La Biélorussie explore de nouvelles pistes pour renforcer sa présence économique en Algérie. Selon Just-InfoDZ, Minsk envisagerait d’investir massivement dans le secteur agricole algérien, une initiative qui pourrait bouleverser les équilibres locaux et offrir des opportunités inédites aux entrepreneurs nationaux.
Une stratégie à long terme pour Minsk
Les autorités biélorusses multiplient les démarches en direction d’Alger ces derniers mois. Leur objectif ? Secouer le marché algérien des céréales et des intrants agricoles en y implantant leurs propres filières. Après des discussions récentes avec des responsables du ministère de l’Agriculture, une délégation économique biélorusse aurait évoqué la possibilité de créer des unités de production locales, notamment dans les régions céréalières du centre et de l’est du pays.
Ces projets s’inscrivent dans une logique d’exportation vers d’autres pays africains, où Minsk cherche à diversifier ses débouchés. L’Algérie, avec sa demande croissante en blé et en engrais, représenterait un point d’ancrage stratégique. Selon des sources proches du dossier, les discussions portent sur des investissements directs dans la logistique, les silos de stockage et même la transformation de produits agricoles.
Ce que cela change pour les agriculteurs algériens
Pour les entrepreneurs locaux, l’arrivée de capitaux biélorusses pourrait entraîner une hausse de la concurrence, mais aussi des opportunités de partenariat. Les PME agricoles algériennes, souvent limitées par des capacités de stockage insuffisantes et des chaînes de distribution fragiles, pourraient bénéficier de l’expertise technique et des infrastructures proposées par Minsk.
Cependant, certains observateurs s’interrogent sur l’impact à long terme. Les biélorusses misent sur des cultures à haute valeur ajoutée, comme le maïs ou le soja, qui offrent de meilleurs rendements que le blé traditionnel. Or, ces cultures nécessitent des investissements importants en irrigation et en technologie, des domaines où l’Algérie accuse encore des retards.

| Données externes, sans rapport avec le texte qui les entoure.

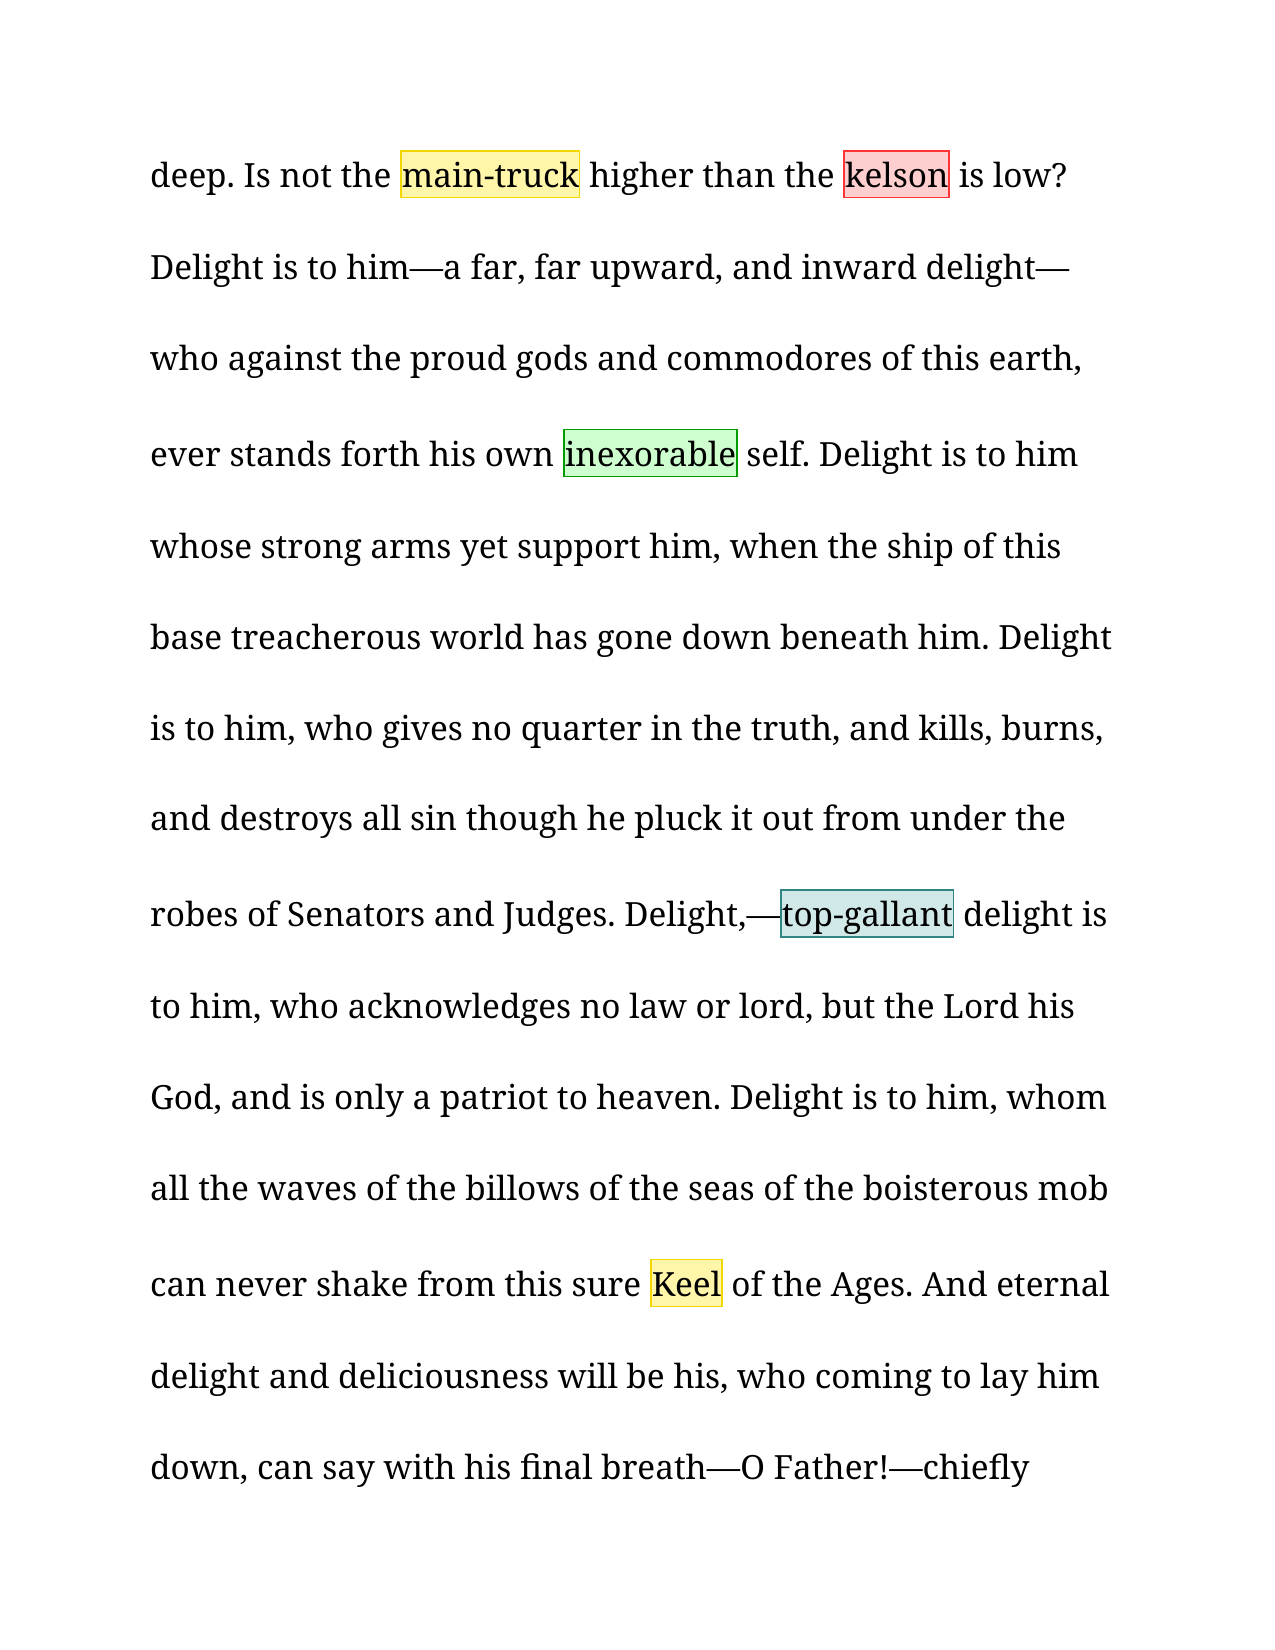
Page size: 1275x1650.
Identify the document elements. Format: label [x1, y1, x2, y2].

La diaspora algérienne face à ce tournant
La diaspora du pays, souvent active dans l’import-export et l’agroalimentaire, pourrait jouer un rôle clé dans cette dynamique. Beaucoup ont déjà tissé des réseaux avec l’Europe de l’Est et pourraient servir de relais pour faciliter les échanges ou attirer des financements supplémentaires. Certains entrepreneurs installés en Biélorussie ou en Russie ont d’ailleurs confirmé à Just-InfoDZ leur intérêt pour des projets conjoints, notamment dans la logistique frigorifique et la commercialisation.
Mais cette ouverture comporte des risques. La Biélorussie, sous sanctions occidentales, pourrait exporter vers l’Algérie des technologies ou des produits subventionnés, faussant ainsi les règles du jeu. Les acteurs locaux devront donc veiller à ce que ces investissements ne se substituent pas purement et simplement à une industrie nationale encore fragile.

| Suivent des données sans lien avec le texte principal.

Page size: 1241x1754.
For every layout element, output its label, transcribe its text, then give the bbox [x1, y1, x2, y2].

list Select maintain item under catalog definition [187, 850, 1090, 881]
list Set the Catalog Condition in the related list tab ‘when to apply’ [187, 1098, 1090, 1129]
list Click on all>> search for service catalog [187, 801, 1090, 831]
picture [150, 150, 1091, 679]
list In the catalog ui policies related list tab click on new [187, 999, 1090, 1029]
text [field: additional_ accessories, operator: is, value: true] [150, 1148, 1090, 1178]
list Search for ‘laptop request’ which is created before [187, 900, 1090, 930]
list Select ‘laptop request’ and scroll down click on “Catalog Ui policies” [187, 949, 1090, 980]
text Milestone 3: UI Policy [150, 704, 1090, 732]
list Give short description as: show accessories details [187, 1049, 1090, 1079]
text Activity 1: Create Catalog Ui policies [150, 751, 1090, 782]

Un secteur déjà en ébullition
L’agriculture algérienne traverse une période de mutations. Le gouvernement a récemment levé certaines restrictions sur les importations de matériel agricole, tout en relançant des programmes de soutien aux jeunes agriculteurs. Par ailleurs, des accords avec des partenaires turcs et russes ont permis d’importer des tonnes d’engrais et de semences ces deux dernières années.
Dans ce contexte, la Biélorussie pourrait devenir un acteur supplémentaire, mais pas forcément le plus facile. Son modèle économique, très contrôlé par l’État, impose une coordination étroite entre les entreprises privées et les institutions publiques. Les entrepreneurs algériens devront donc négocier avec des interlocuteurs habitués à des cadres réglementaires très différents des leurs.
À retenir pour les entrepreneurs
Les investissements biélorusses en Algérie pourraient moderniser une partie de la filière agricole, mais nécessiteront des partenariats solides pour être rentables. Les PME locales devraient se spécialiser dans des niches complémentaires, comme la transformation ou la distribution, plutôt que de s’aligner sur une concurrence frontale. La diaspora algérienne, déjà connectée à Minsk, pourrait jouer un rôle d’intermédiaire stratégique.